*** Supplied records Section Begins ***
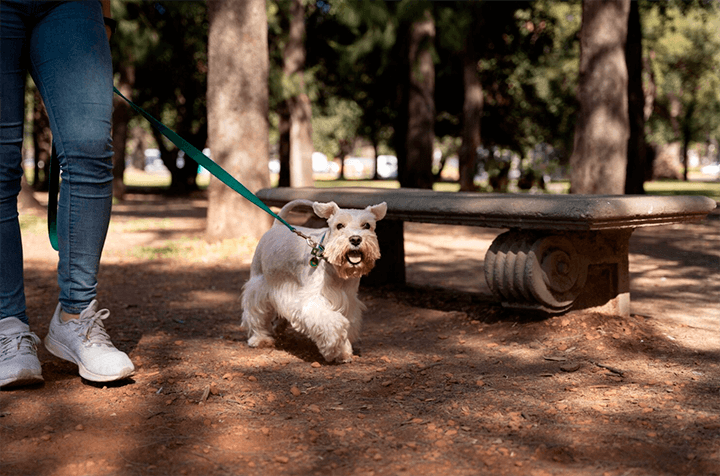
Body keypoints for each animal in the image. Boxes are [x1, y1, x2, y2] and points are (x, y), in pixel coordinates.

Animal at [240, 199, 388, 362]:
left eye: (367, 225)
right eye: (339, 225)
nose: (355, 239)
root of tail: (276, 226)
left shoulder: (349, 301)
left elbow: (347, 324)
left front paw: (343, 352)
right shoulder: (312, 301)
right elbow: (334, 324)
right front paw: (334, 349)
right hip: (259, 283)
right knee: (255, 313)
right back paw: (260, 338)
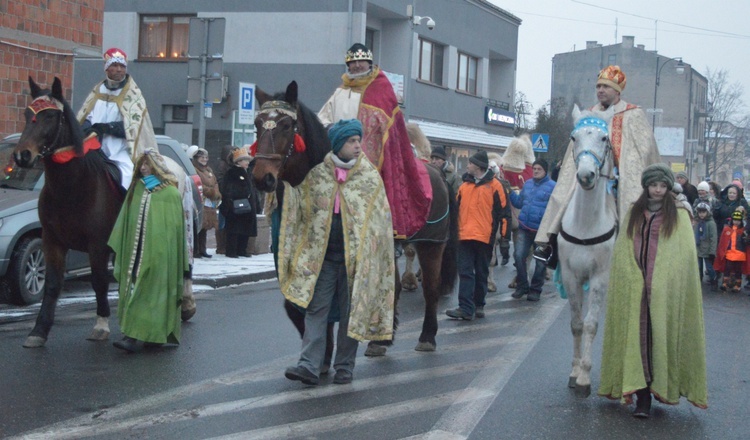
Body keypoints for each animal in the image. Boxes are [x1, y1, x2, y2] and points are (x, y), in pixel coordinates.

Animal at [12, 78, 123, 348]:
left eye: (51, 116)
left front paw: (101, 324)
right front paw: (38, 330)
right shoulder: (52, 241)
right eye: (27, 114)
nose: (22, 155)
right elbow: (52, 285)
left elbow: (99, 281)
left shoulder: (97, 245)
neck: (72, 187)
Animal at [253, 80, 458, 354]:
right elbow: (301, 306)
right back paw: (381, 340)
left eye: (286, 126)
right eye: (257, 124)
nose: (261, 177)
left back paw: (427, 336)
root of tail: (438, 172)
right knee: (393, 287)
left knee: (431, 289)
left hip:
*** Supplied records Section Ends ***
Without the pictures, copy out each entry exactly as it stands.

Result below:
Body keypoints for each animal in the image. Boxes are [x1, y1, x2, y2] and points are (x, y), in pixel coordinates.

Animal at [240, 199, 388, 362]:
left eye: (367, 225)
right eye: (339, 225)
nose: (355, 239)
root of tail: (276, 226)
left shoulder: (349, 301)
left elbow: (347, 324)
left front paw: (343, 352)
right shoulder: (312, 301)
right elbow: (334, 324)
right front paw: (334, 349)
right hip: (259, 283)
right knee: (255, 313)
right back paw: (260, 338)
Body keypoints for each animal in the image. Boxes are [x1, y1, x2, y2] and points are (x, y), in pixel coordinates.

Animal at [12, 78, 123, 348]:
left eye: (51, 116)
left front paw: (101, 324)
right front paw: (38, 330)
right shoulder: (52, 241)
right eye: (27, 114)
nose: (22, 155)
right elbow: (52, 285)
left elbow: (99, 281)
left shoulder: (97, 245)
neck: (72, 187)
Animal at [253, 80, 458, 354]:
right elbow: (301, 306)
right back paw: (381, 340)
left eye: (286, 126)
right eye: (257, 124)
nose: (261, 177)
left back paw: (427, 336)
root of tail: (438, 172)
right knee: (393, 287)
left knee: (431, 289)
left hip:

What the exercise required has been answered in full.